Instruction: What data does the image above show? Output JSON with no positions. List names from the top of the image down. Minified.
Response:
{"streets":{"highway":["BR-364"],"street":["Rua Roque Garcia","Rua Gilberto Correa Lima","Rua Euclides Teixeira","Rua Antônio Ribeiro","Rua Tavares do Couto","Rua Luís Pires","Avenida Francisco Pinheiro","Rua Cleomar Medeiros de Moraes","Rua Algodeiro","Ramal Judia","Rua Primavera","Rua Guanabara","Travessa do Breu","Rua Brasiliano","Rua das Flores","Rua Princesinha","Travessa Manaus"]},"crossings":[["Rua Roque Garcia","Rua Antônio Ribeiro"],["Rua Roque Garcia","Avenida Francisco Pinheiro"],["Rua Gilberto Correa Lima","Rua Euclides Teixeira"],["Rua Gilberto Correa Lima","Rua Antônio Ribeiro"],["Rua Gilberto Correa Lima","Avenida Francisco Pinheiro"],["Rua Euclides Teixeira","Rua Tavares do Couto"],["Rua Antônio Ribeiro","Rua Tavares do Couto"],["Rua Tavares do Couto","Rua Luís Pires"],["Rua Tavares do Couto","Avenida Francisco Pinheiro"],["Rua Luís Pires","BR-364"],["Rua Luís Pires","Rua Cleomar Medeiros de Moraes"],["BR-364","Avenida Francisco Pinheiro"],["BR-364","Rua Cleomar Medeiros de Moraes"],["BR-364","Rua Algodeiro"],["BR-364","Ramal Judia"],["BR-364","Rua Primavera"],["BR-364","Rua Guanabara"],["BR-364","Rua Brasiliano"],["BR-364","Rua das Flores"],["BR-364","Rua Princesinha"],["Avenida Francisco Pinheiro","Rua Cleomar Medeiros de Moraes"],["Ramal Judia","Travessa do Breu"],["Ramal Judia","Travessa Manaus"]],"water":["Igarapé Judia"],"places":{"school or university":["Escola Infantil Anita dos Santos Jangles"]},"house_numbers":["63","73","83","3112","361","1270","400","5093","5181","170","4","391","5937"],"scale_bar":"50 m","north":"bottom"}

★ ★ ★ ★ ★ ★ ★

▸ WORK ITEM: Transcribe the data exactly.

▸ WRITTEN SOLUTION:
Instruction: What data does the image above show? Output JSON with no positions. List names from the top of the image down. Minified.
Response:
{"streets":{"highway":["BR-364"],"street":["Rua Roque Garcia","Rua Gilberto Correa Lima","Rua Euclides Teixeira","Rua Antônio Ribeiro","Rua Tavares do Couto","Rua Luís Pires","Avenida Francisco Pinheiro","Rua Cleomar Medeiros de Moraes","Rua Algodeiro","Ramal Judia","Rua Primavera","Rua Guanabara","Travessa do Breu","Rua Brasiliano","Rua das Flores","Rua Princesinha","Travessa Manaus"]},"crossings":[["Rua Roque Garcia","Rua Antônio Ribeiro"],["Rua Roque Garcia","Avenida Francisco Pinheiro"],["Rua Gilberto Correa Lima","Rua Euclides Teixeira"],["Rua Gilberto Correa Lima","Rua Antônio Ribeiro"],["Rua Gilberto Correa Lima","Avenida Francisco Pinheiro"],["Rua Euclides Teixeira","Rua Tavares do Couto"],["Rua Antônio Ribeiro","Rua Tavares do Couto"],["Rua Tavares do Couto","Rua Luís Pires"],["Rua Tavares do Couto","Avenida Francisco Pinheiro"],["Rua Luís Pires","BR-364"],["Rua Luís Pires","Rua Cleomar Medeiros de Moraes"],["BR-364","Avenida Francisco Pinheiro"],["BR-364","Rua Cleomar Medeiros de Moraes"],["BR-364","Rua Algodeiro"],["BR-364","Ramal Judia"],["BR-364","Rua Primavera"],["BR-364","Rua Guanabara"],["BR-364","Rua Brasiliano"],["BR-364","Rua das Flores"],["BR-364","Rua Princesinha"],["Avenida Francisco Pinheiro","Rua Cleomar Medeiros de Moraes"],["Ramal Judia","Travessa do Breu"],["Ramal Judia","Travessa Manaus"]],"water":["Igarapé Judia"],"places":{"school or university":["Escola Infantil Anita dos Santos Jangles"]},"house_numbers":["63","73","83","3112","361","1270","400","5093","5181","170","4","391","5937"],"scale_bar":"50 m","north":"bottom"}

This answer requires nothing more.